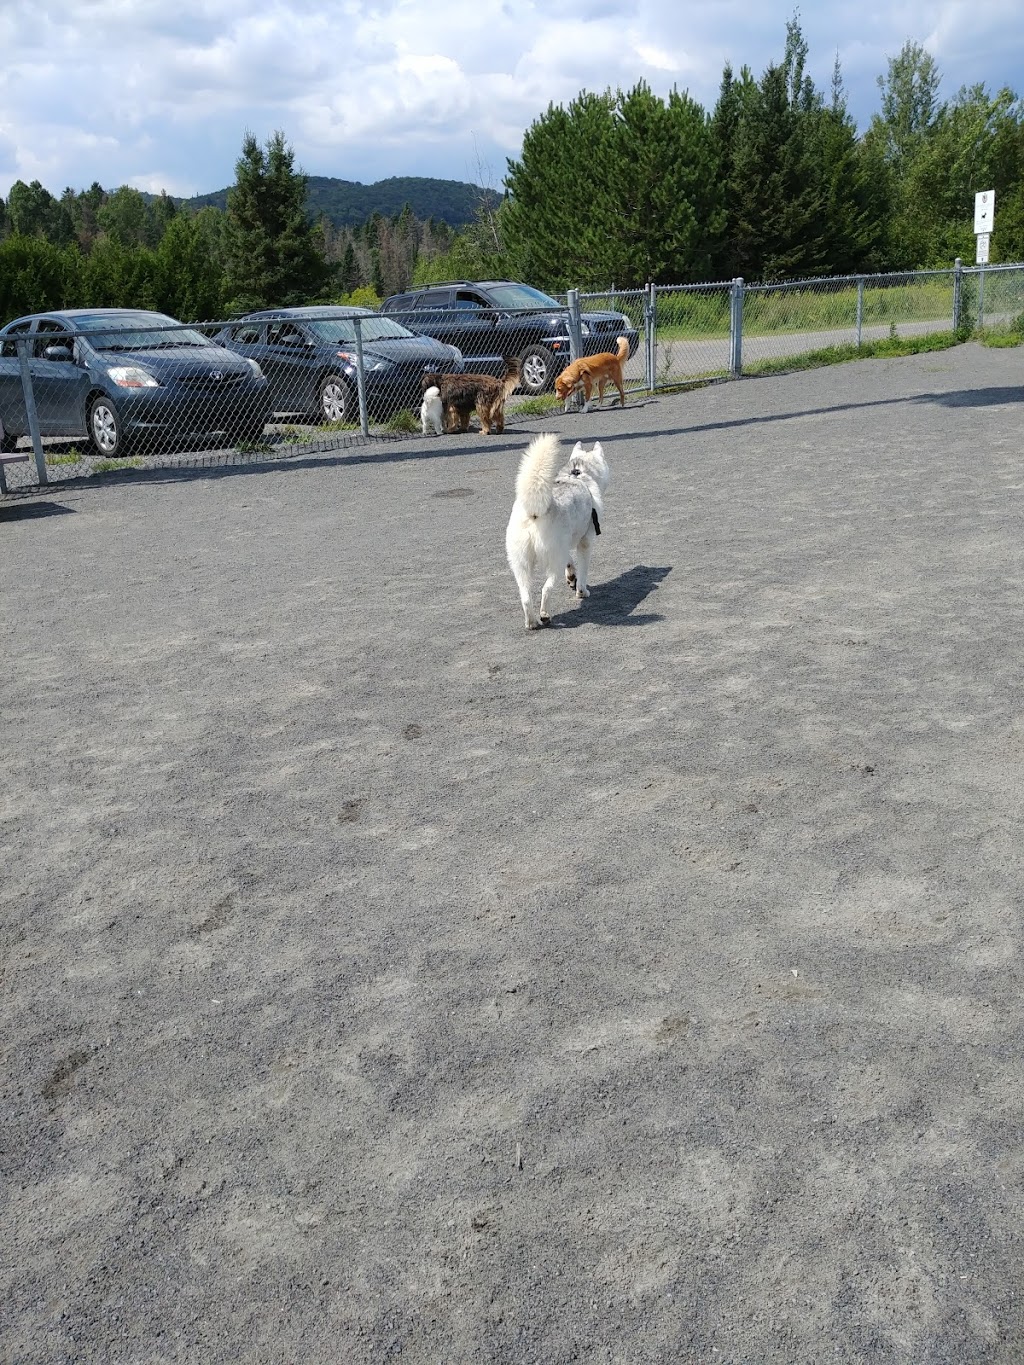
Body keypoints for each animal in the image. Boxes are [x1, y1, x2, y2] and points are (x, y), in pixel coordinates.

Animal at [505, 434, 608, 630]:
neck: (578, 474)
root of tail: (536, 511)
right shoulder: (585, 543)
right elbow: (583, 571)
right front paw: (581, 591)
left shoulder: (564, 547)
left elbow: (570, 562)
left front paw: (572, 577)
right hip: (552, 563)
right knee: (546, 589)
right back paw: (544, 616)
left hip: (521, 564)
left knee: (526, 597)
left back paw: (531, 622)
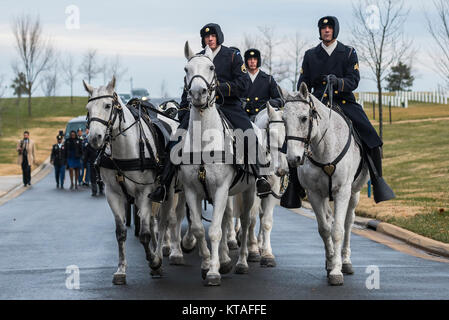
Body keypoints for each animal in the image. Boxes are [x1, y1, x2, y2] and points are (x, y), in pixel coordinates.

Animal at [84, 76, 175, 284]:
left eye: (108, 105)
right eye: (88, 109)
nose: (94, 138)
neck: (125, 149)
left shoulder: (144, 193)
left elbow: (144, 235)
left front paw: (153, 261)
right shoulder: (113, 194)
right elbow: (121, 233)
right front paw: (121, 270)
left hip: (169, 192)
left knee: (164, 222)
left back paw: (162, 253)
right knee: (153, 222)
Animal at [178, 42, 256, 284]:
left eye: (211, 67)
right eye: (186, 69)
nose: (197, 93)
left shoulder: (221, 188)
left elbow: (214, 230)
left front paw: (213, 272)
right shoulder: (192, 190)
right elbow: (198, 228)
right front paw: (207, 264)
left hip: (248, 191)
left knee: (245, 222)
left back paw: (241, 262)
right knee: (226, 220)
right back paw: (224, 259)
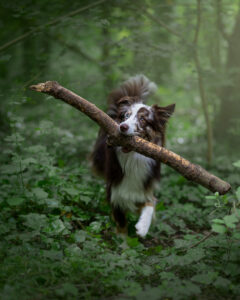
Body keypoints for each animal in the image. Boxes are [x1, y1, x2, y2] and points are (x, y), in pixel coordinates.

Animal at [91, 74, 174, 237]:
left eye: (143, 119)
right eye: (126, 116)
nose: (122, 127)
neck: (134, 159)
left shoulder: (145, 188)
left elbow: (150, 204)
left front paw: (142, 228)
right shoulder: (116, 194)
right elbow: (122, 229)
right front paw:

- [Task]: Leave out the pictures and repeat exactly the lines from the start of the material through the line that contains "nose: (197, 93)", both included.

- [Result of this exercise]:
Body keypoints for each animal in the image. Boxes are [x1, y1, x2, y2] and points are (x, y), in pixel coordinates.

Animal at [505, 434, 608, 630]:
neck: (578, 474)
root of tail: (536, 511)
right shoulder: (585, 543)
right elbow: (583, 571)
right front paw: (581, 591)
left shoulder: (564, 547)
left elbow: (570, 562)
left front paw: (572, 577)
right hip: (552, 563)
right knee: (546, 589)
right back paw: (544, 616)
left hip: (521, 564)
left knee: (526, 597)
left back paw: (531, 622)
Body keypoints for each animal in the image. Boxes are [x1, y1, x2, y2] and points are (x, y), in pixel coordinates.

Animal at [84, 76, 175, 284]:
left eye: (108, 105)
right eye: (88, 109)
nose: (94, 138)
neck: (125, 149)
left shoulder: (144, 193)
left elbow: (144, 235)
left front paw: (153, 261)
right shoulder: (113, 194)
right elbow: (121, 233)
right front paw: (121, 270)
left hip: (169, 192)
left knee: (164, 222)
left back paw: (162, 253)
right knee: (153, 222)
Animal at [178, 42, 256, 284]:
left eye: (211, 67)
right eye: (186, 69)
nose: (197, 93)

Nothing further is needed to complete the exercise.